Loons are built for water. Their legs are positioned very far back on their bodies, making them Olympic-level swimmers and divers. However, this same anatomy makes them practically unable to walk on land. A loon cannot stand upright like a duck or a goose. If a loon finds itself on dry ground, it can only push itself along on its belly, vulnerable to predators and overheating.

Furthermore, loons require a "runway" to take off. They need 30 to 100 yards of open water to flap their wings and patter their feet across the surface to generate enough lift for flight. loons elevator

The Problem: Loons often land in the wrong places. A foggy night, a small farm pond, a flooded parking lot, or a residential swimming pool can look like a safe lake from the air. Once they land, they realize the body of water is too small for takeoff. They are trapped. Without a Loons Elevator, they would starve or be killed by predators.

Every few years, a Reddit thread or TikTok video revives the strangest definition of loons elevator.

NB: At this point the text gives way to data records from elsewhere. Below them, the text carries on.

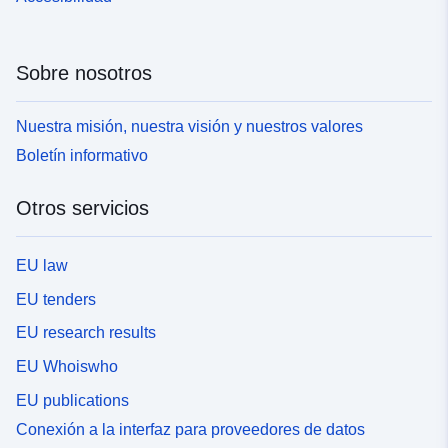
Sobre nosotros
Nuestra misión, nuestra visión y nuestros valores
Boletín informativo
Otros servicios
EU law
EU tenders
EU research results
EU Whoiswho
EU publications
Conexión a la interfaz para proveedores de datos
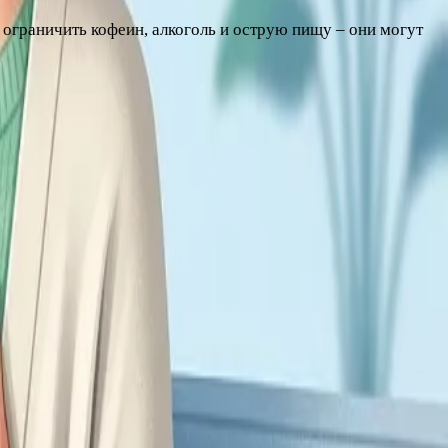
 ограничить кофеин, алкоголь и острую пищу – они могут
е о том, какие витамины и сколько железа нужны женщине,
я медицина располагает разными подходами к коррекции
е или любые другие средства недопустимо: у каждого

The story goes: In the remote town of Sioux Lookout, Ontario (loon capital of the world), there is an old decommissioned fire tower. A local prankster allegedly welded a wooden box to the tower's cable and called it the "Loon's Elevator." Tourists were told it could "lift them to see the loons." Instead, it rose 30 feet and then released with a bang, dropping riders 10 feet before a safety catch engaged.

No evidence of this elevator exists, but the myth persists. Search YouTube for "loons elevator prank" and you’ll find shaky, night-vision-style videos with titles like “I RODE THE LOON ELEVATOR (NEARLY DIED)”—all of them likely staged.

Nevertheless, the phrase has entered the lexicon of Canadian cottage-country daredevils as slang for any jerky, unsafe, or homemade lift.

Unlike most elevators, this one doesn't lift the bird; the bird climbs it. Once the loon is funneled toward the ramp, it instinctively feels solid ground under its feet. Because the ramp is wet and textured, the loon can actually do a "belly crawl" up the slope. This brings it out of the water and onto a safe, flat surface (like a padded crate). If you search for loons elevator in cottage-country

The Good:
The ride is strangely calming. The wavering motion — once you trust it — feels less like machinery and more like being gently carried by water. The felt walls dampen outside noise, and the oculus’s shifting sky (clouds, sunset, or stars depending on time of day) creates a brief meditative moment.

The leaning interface is intuitive for first-time users after one try, and the lack of buttons gives the cabin a clean, minimalist look. Handicap accessibility is addressed via a separate joystick panel at wheelchair height (though it feels like an afterthought).

The Frustrating:
The mandatory “Echo pause” is divisive. In a rush? Too bad. The 2.5-second stop + loon call happens every single trip, even between ground and first floor. In a hotel, guests reported mild annoyance after the third use. In an office setting, employees started taking stairs.

Also, the slow speed (0.5 m/s) means a 4-floor trip takes ~30 seconds plus pause — roughly double a normal elevator. The 3-person limit makes it impractical for moving furniture or groups.


(Note: Since “Loons Elevator” isn’t a widely known real product, this review is written as an investigative / speculative piece for a design or tech publication.)